In the world of con men and grifters, it’s the “Outsideman”
who lures the unsuspecting victim into the scam. He’s
the one with the pretty face, the one who gets the Mark to trust
him, the pointman for an honorably dishonorable profession.
The Outsideman is the first face the Mark gets to know, the
first face the Mark comes to trust, and the first face the Mark
goes looking for when things go wrong. For Vegas Jackman, a
young and inexperienced con man, things go wrong… a lot.

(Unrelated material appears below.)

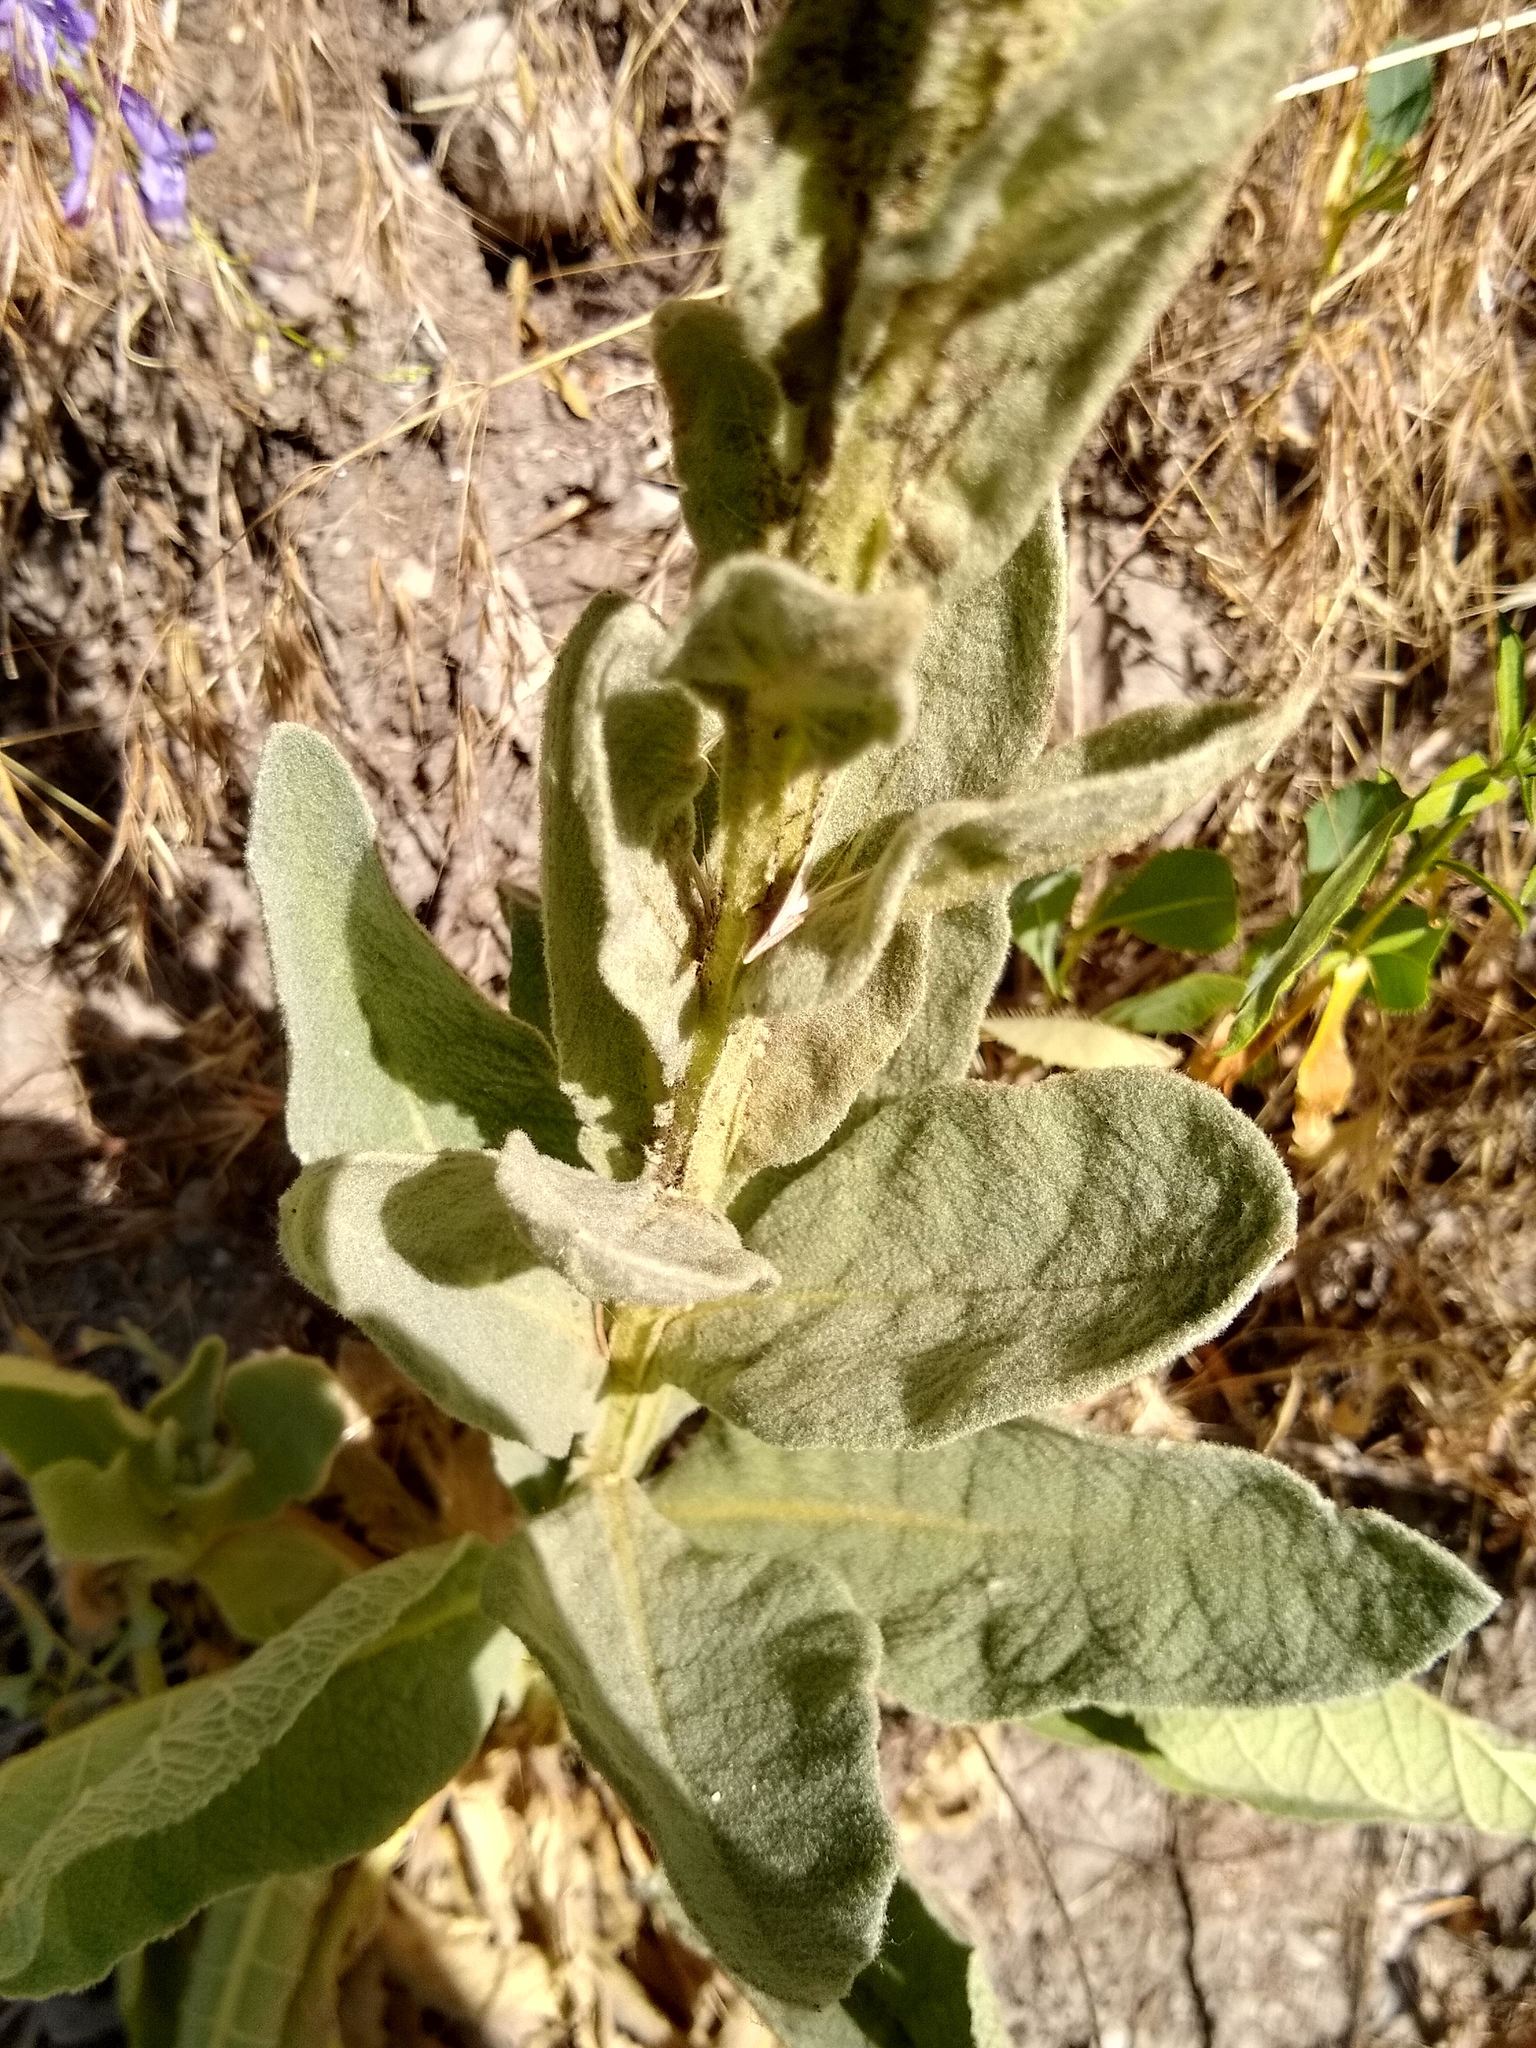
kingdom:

Cocky, with a bit of flash, the young grifter finds himself
on the run after yet another con goes bad. High-tailing it out
of St. Louis, Vegas seeks the help of his father, an expert
in the art of the Big Con. But things go from bad to worse when
his father is killed by Victor Lucien, the ruthless mob boss
who rules Kansas City with a blood-soaked iron fist. Now, the
game has gotten personal, and Vegas wants to get revenge the
only way he knows how – by completing the con his father
never got to finish.
But Vegas can’t do it alone. He needs help, and the only
kind he can find is from Conrad Coleman, his father’s
washed-up, over-the-hill former partner in crime. The two men
have their work cut out for them. Between a cold-blooded hit
man, a beautiful femme fatale, an obsessive-compulsive gangster,
a libertarian police chief, a homicidal drug dealer having a
bad hair day, and the cold, calculating ruthlessness of Vegas’s
wily mark, things are going to be far from easy.
Amongst plots and counterplots, double-crosses and betrayals,
the con men and the mark are not as easy to discern as they
are at a poker table. In the end, the odds may favor the house,
but the Outsideman could take home the jackpot.